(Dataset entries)

..............................

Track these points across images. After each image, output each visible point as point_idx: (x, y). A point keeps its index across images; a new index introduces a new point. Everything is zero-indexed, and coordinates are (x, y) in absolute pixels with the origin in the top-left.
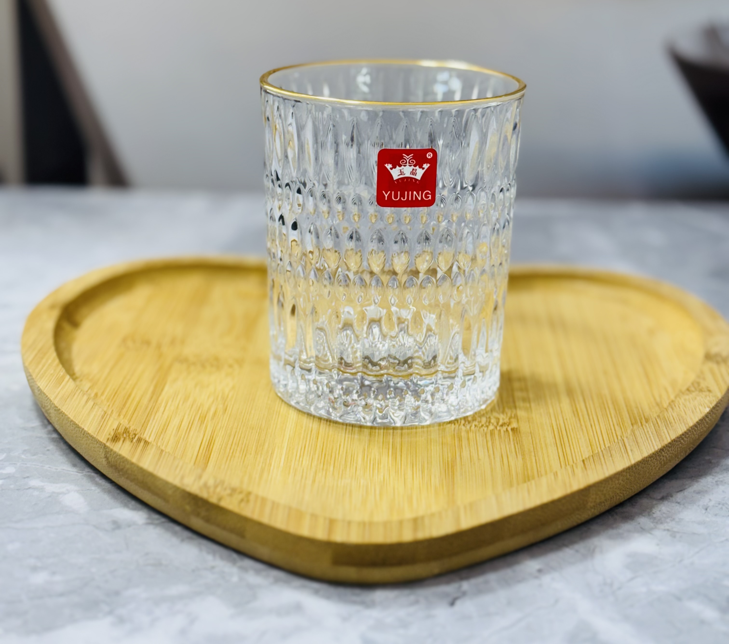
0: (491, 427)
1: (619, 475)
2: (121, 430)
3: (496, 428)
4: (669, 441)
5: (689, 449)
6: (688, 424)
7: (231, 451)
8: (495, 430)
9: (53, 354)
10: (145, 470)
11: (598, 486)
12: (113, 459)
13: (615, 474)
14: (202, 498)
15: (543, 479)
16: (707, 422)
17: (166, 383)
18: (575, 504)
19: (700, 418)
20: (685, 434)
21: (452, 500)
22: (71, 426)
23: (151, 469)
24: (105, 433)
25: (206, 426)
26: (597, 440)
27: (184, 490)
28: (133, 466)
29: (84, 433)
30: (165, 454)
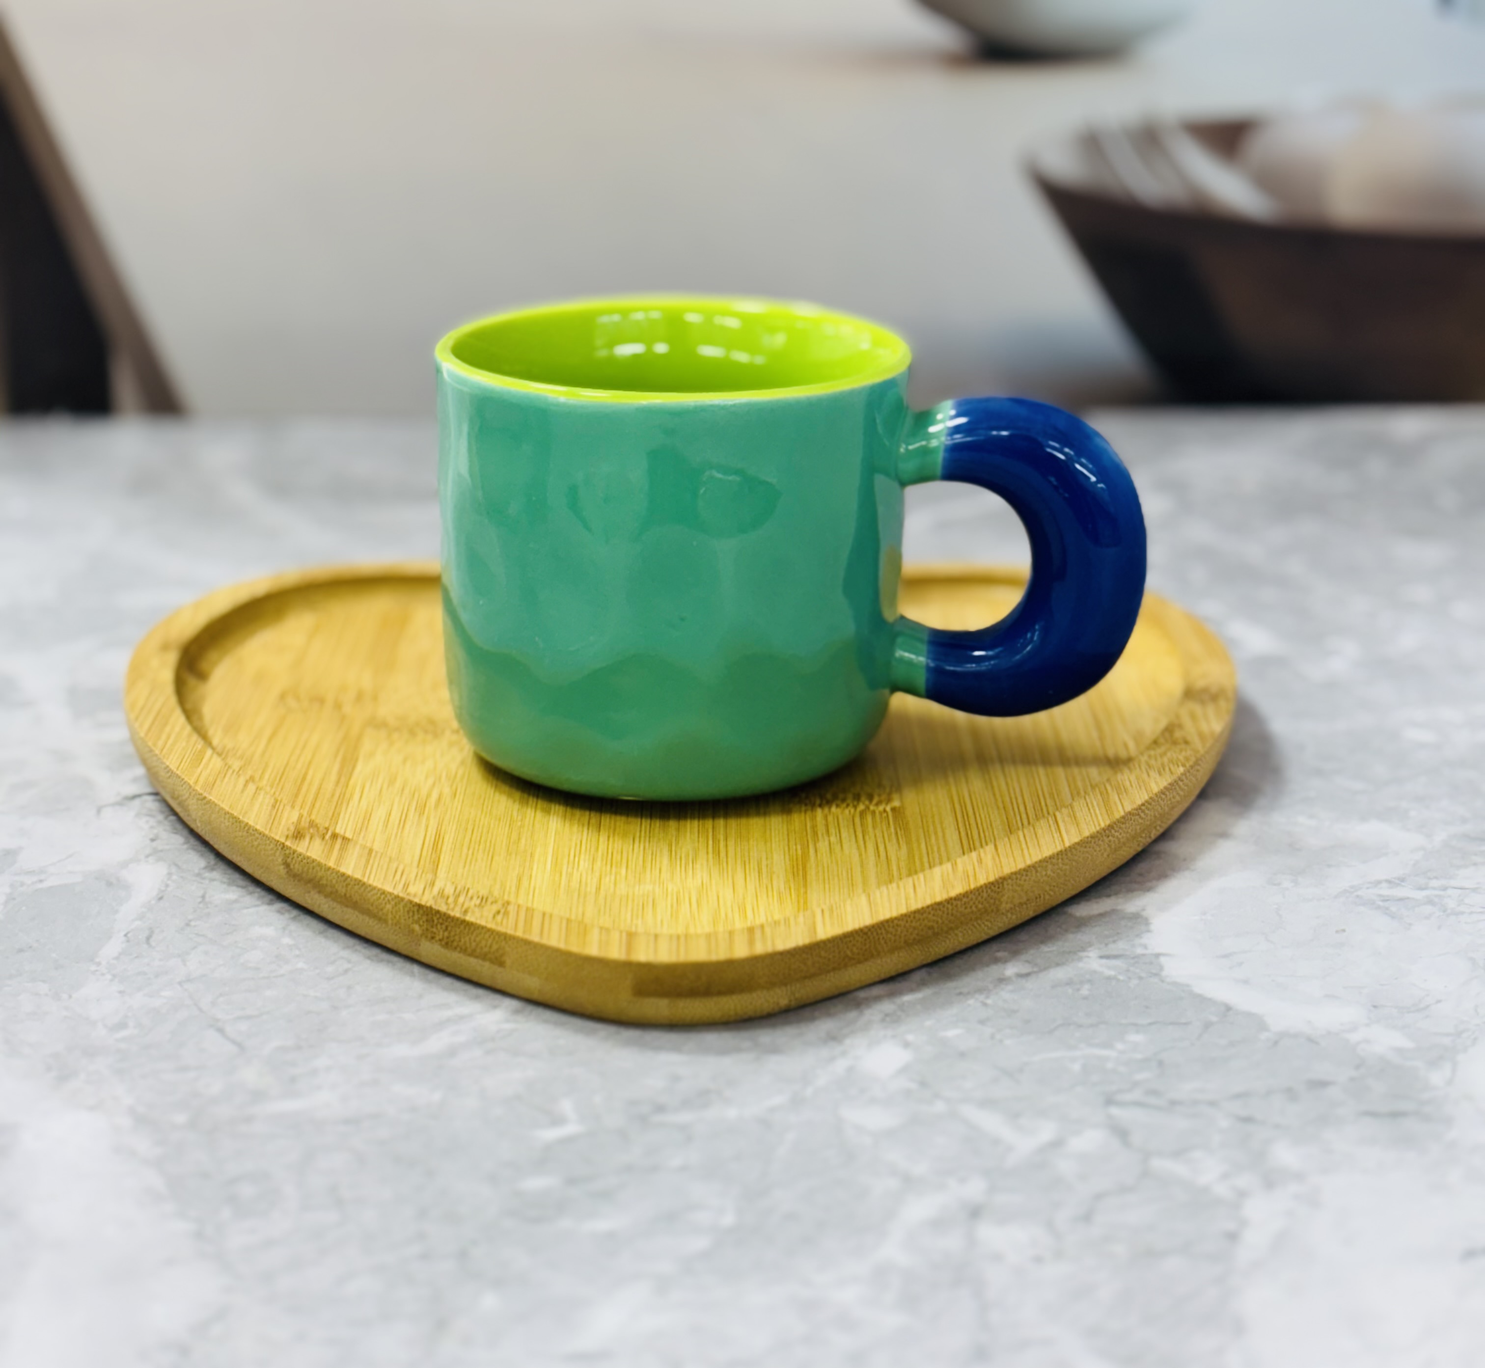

..............................

**EXERCISE AIM**
Set down the entries above word for word, but drop any image.

**SOLUTION TO THIS TASK**
Track these points across images. After each image, output each visible point as point_idx: (x, y). A point keeps its index across images; a new index introduces a new point. Everything is zero-indexed, and coordinates are (x, y) in absolute pixels with the origin in the top-left.
0: (491, 427)
1: (619, 475)
2: (121, 430)
3: (496, 428)
4: (669, 441)
5: (689, 449)
6: (688, 424)
7: (231, 451)
8: (495, 430)
9: (53, 354)
10: (145, 470)
11: (598, 486)
12: (113, 459)
13: (615, 474)
14: (202, 498)
15: (543, 479)
16: (707, 422)
17: (166, 383)
18: (575, 504)
19: (700, 418)
20: (685, 434)
21: (452, 500)
22: (71, 426)
23: (151, 469)
24: (105, 433)
25: (206, 426)
26: (597, 440)
27: (184, 490)
28: (133, 466)
29: (84, 433)
30: (165, 454)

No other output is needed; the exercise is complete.